10 Ways to Fix your Retirement Planning Mistakes

4 Apr 2013

Some investors make radical mistakes that threaten their long-term retirement plan. (Think about all those Enron employees who invested their money in company stock.) Fortunately, no mistake has to put you out of the game for good. The following tips can help investors recover from portfolio mistakes in time to revitalize their retirement plans.

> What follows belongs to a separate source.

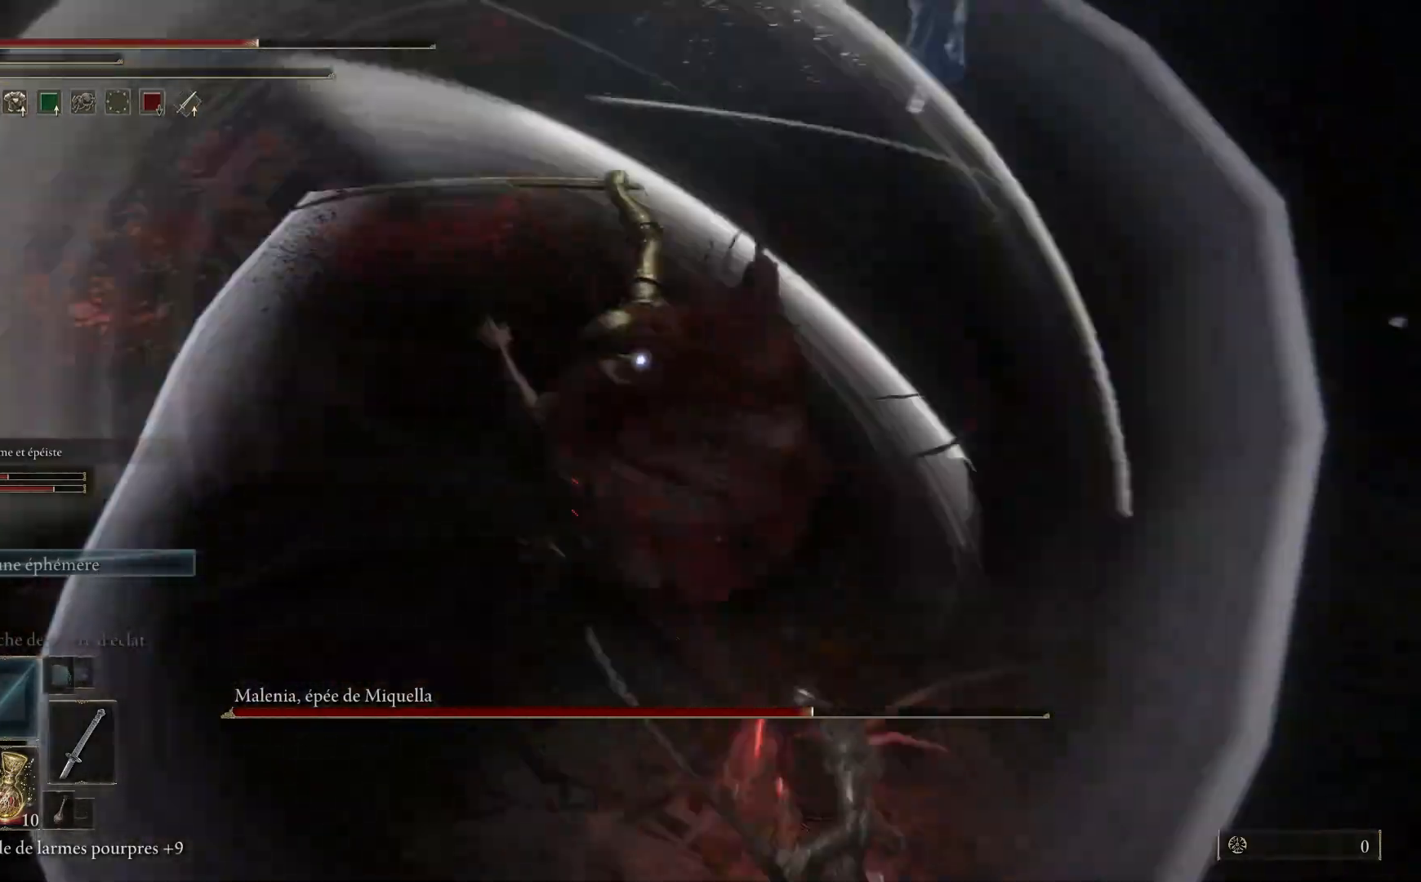
{"buttons": [], "left_stick": "down", "right_stick": "center", "events": [[33, "B", "down"], [167, "B", "up"]]}
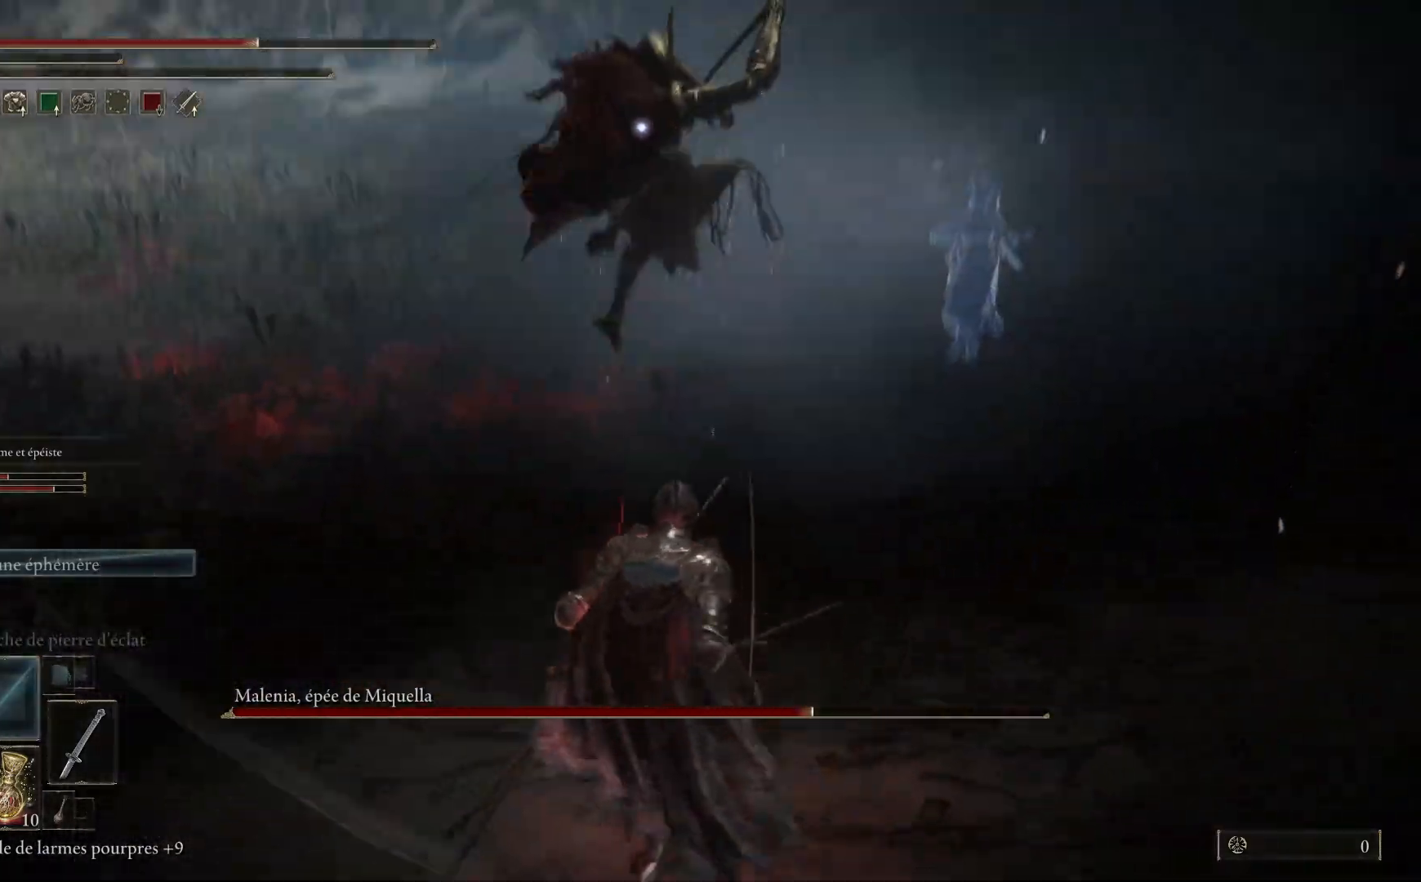
{"buttons": [], "left_stick": "down", "right_stick": "center", "events": [[283, "B", "down"], [433, "B", "up"]]}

  1. Reconsider Your Retirement Age. Some people are stubbornly determined to retire at a particular age. But if you’ve made an investment mistake, you may not be able to retire at exactly the time you’d chosen. If you truly want to retire with security, you may have to work longer than you’d planned, for example, until age 68 instead of 65.
  2. Fine-Tune Your Retirement Goals. Initially, the purpose of your retirement portfolio might have been to improve your current standard of living and maintain it for the rest of your life. But after taking a hit to the portfolio, you may want to redefine those goals. Be realistic in re-evaluating your portfolio’s purpose. You might have to accept a dip in the standard of living you’d like your portfolio to support, but making that compromise is better than continuing to believe in an unrealistic, and even more disappointing, scenario.
  3. Diversify Your Retirement Investments. Many portfolio mistakes are the result of a gambling mentality that leads the investor to sink too much money into a single investment or stock. Although some people do get lucky this way, don’t push it. Take the time and effort to construct a balanced portfolio that reduces your exposure to any one risk. If all of your money is in a high-risk, small-cap mutual fund, for example, you might want to offset that volatility by putting some of that money into a more stable vehicle like a money-market fund. The yields will be considerably less, but so will the risk.
  4. Establish Guaranteed Recurring Income. You can ease some of the uncertainty generated by your portfolio mistakes by setting up low-yield but high-predictability recurring investments such as certificates of deposit.
  5. Seek Qualified Help. Don’t hesitate to seek out a certified financial planner who can help you construct a portfolio. CFPs are certified professionals whose credentials and track record are available for your inspection.
  6. Reduce Expenses Before Retirement. Remember, you can accumulate money not only by making it but also by saving it. If you’re coming off a big investment loss, find ways to reduce your expenditures immediately. Create a streamlined budget and find ways to spend less money – delaying large purchases like a new car, or not taking an expensive vacation, for example. The money you save can not only pay your cost of living but also serve as a fund for savings and investments.
  7. Watch the Cost of Investment. If you invest in mutual funds, try to pick funds that don’t incur extra costs, or “loads”. Similarly, regardless of the investment instrument, read the fine print to make certain that you aren’t paying someone simply for the privilege of investing. Instead, stick with passively managed investments such as no-load index funds.
  8. Max Out Your ARS. If you’ve never contributed to an employer- or self-provided ARS, start now. Traditional ARSs allow you to sock away money for your retirement tax-free until withdrawal.
  9. Get Support. Watching your portfolio dwindle in value or disappear, especially after you’ve spent years working to grow it, is very stressful. In addition to taking proactive steps to revive your portfolio, it’s a good idea to revive your well-being. Join a support group, spend more time with friends and family, improve your diet, get more exercise – these activities sound unrelated, but they’ll help give you the patience and optimism needed to renew your investment activities after a disappointment.
  10. Try Other Ways to Create Wealth. Investing in a traditional portfolio is not the only way to achieve this goal. If you’re particularly concerned about bringing in additional money to save or invest, you might want to consider putting your professional experience to work for you by freelancing or consulting in addition to your full-time job.